Michigan awarded incentives to two new battery projects — a local startup building a cell plant and a Chinese firm that may produce battery components — as Governor Gretchen Whitmer seeks to secure future automotive jobs in the state.
(Bloomberg) — Michigan awarded incentives to two new battery projects — a local startup building a cell plant and a Chinese firm that may produce battery components — as Governor Gretchen Whitmer seeks to secure future automotive jobs in the state.
Our Next Energy, founded by Apple Inc. veteran Mujeeb Ijaz, is planning to build a $1.6 billion cell factory in southeast Michigan that will make lithium-iron phosphate batteries and eventually hire 2,112 people, the company said Wednesday. Michigan awarded the startup a $200 million grant that will be critical to ordering battery manufacturing equipment, Ijaz said. The company will also get more than $36 million in loans and tax exemptions. The factory is scheduled to come online in 2024 and reach full capacity by 2027.

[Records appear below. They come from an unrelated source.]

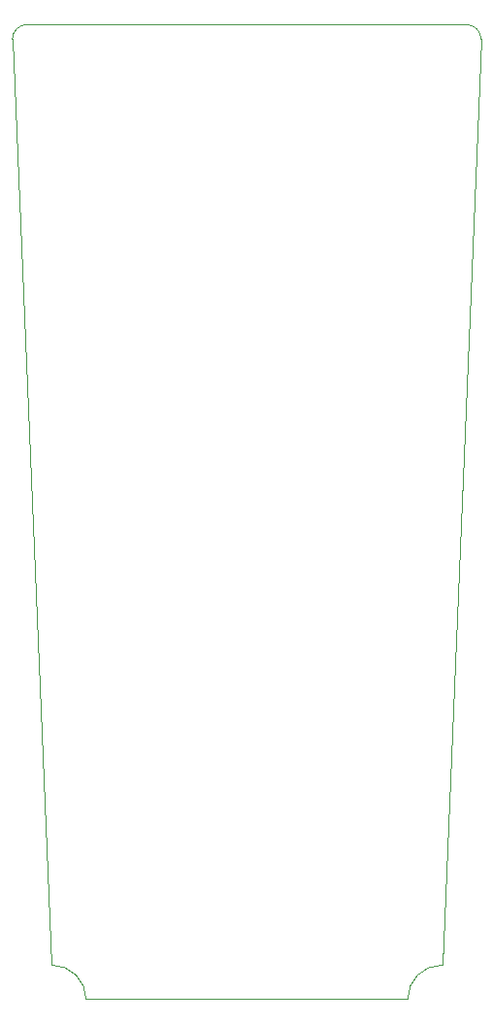
<source format=gbr>
%TF.GenerationSoftware,KiCad,Pcbnew,(7.0.0)*%
%TF.CreationDate,2023-03-18T07:41:40+03:00*%
%TF.ProjectId,StudioMic,53747564-696f-44d6-9963-2e6b69636164,1*%
%TF.SameCoordinates,Original*%
%TF.FileFunction,Profile,NP*%
%FSLAX46Y46*%
G04 Gerber Fmt 4.6, Leading zero omitted, Abs format (unit mm)*
G04 Created by KiCad (PCBNEW (7.0.0)) date 2023-03-18 07:41:40*
%MOMM*%
%LPD*%
G01*
G04 APERTURE LIST*
%TA.AperFunction,Profile*%
%ADD10C,0.100000*%
%TD*%
G04 APERTURE END LIST*
D10*
X169643615Y-130140653D02*
X169735615Y-130140653D01*
X138620616Y-133095115D02*
G75*
G03*
X135664384Y-130138884I-2956216J15D01*
G01*
X135664384Y-130138884D02*
X135572384Y-130138884D01*
X173092835Y-49373211D02*
G75*
G03*
X171816501Y-48096877I-1276334J0D01*
G01*
X133470225Y-48096877D02*
G75*
G03*
X132193891Y-49373211I0J-1276334D01*
G01*
X132193891Y-49373211D02*
X135572384Y-130138884D01*
X133470225Y-48096877D02*
X171816501Y-48096877D01*
X173092835Y-49373211D02*
X169735615Y-130140653D01*
X169643615Y-130140684D02*
G75*
G03*
X166687384Y-133096884I-15J-2956216D01*
G01*
X138620615Y-133095115D02*
X166687384Y-133096884D01*
M02*

</source>
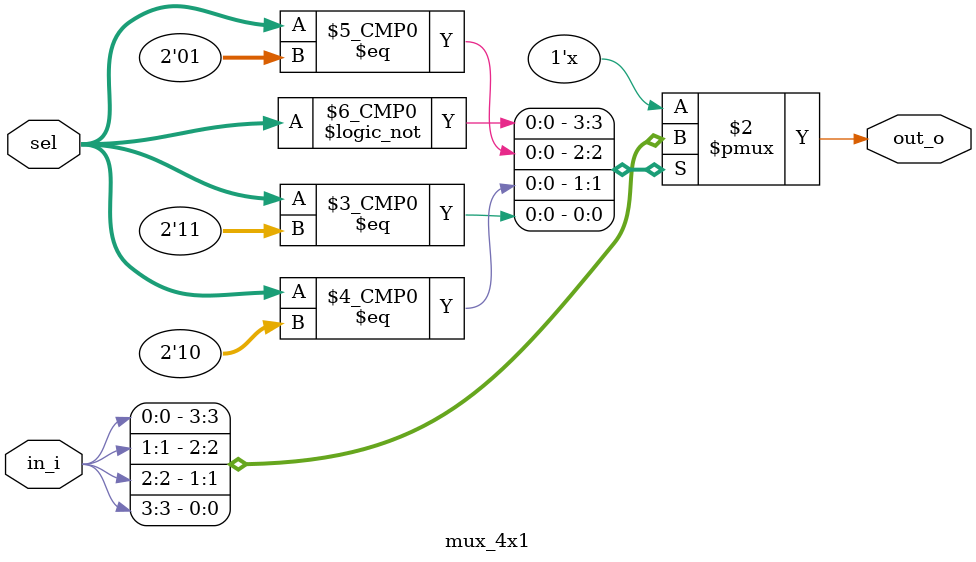
<source format=v>
module mux_4x1 (
    input [3:0] in_i,
    input [1:0] sel,
    output out_o
);

    always @(sel) begin
        case (sel) 
            2'b00: out_o = in_i[0];
            2'b01: out_o = in_i[1];
            2'b10: out_o = in_i[2];
            2'b11: out_o = in_i[3];
            default: out_o = 2'b0;
        endcase
    end
endmodule: mux_4x1

</source>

Chinese battery maker Gotion High-Tech Co. was awarded $175 million in grants and a zoning designation estimated to be valued at $540 million, according to the Michigan Economic Development Corp. The company has proposed investing $2.4 billion in a plant in Big Rapids, Michigan, to build battery anodes and cathodes and employ as many as 2,350 people according to proposal documents from the MEDC, though the project isn’t yet confirmed.
“The facility will serve our finished goods manufacturing in North America and possibly have enough capacity to sell these two critical components to other North-America based battery manufacturers,” Chuck Thelen, the company’s vice president of North America operations, said in an emailed statement.
States, flush with stimulus dollars, have been battling each other to win electric vehicle and battery plants. Michigan suffered a blow last year when Ford Motor Co. decided to go south to create two new EV hubs in Tennessee and Kentucky. Since then, Whitmer has put almost $2 billion into a fund to dole out incentives to companies to land big projects.
ONE’s batteries should qualify for the full 7.5% tax credit on consumer EVs and production tax credits created by President Joe Biden’s Inflation Reduction Act, Ijaz said in an interview. The law is designed to reduce US reliance on China for critical battery minerals and components by subsidizing a domestic EV supply chain.
“While we’ve been working on the factory for the past 11 months, the passage of the IRA has solidified our sources of capital as well as our interest in the customer market to help us build this factory,” Ijaz said.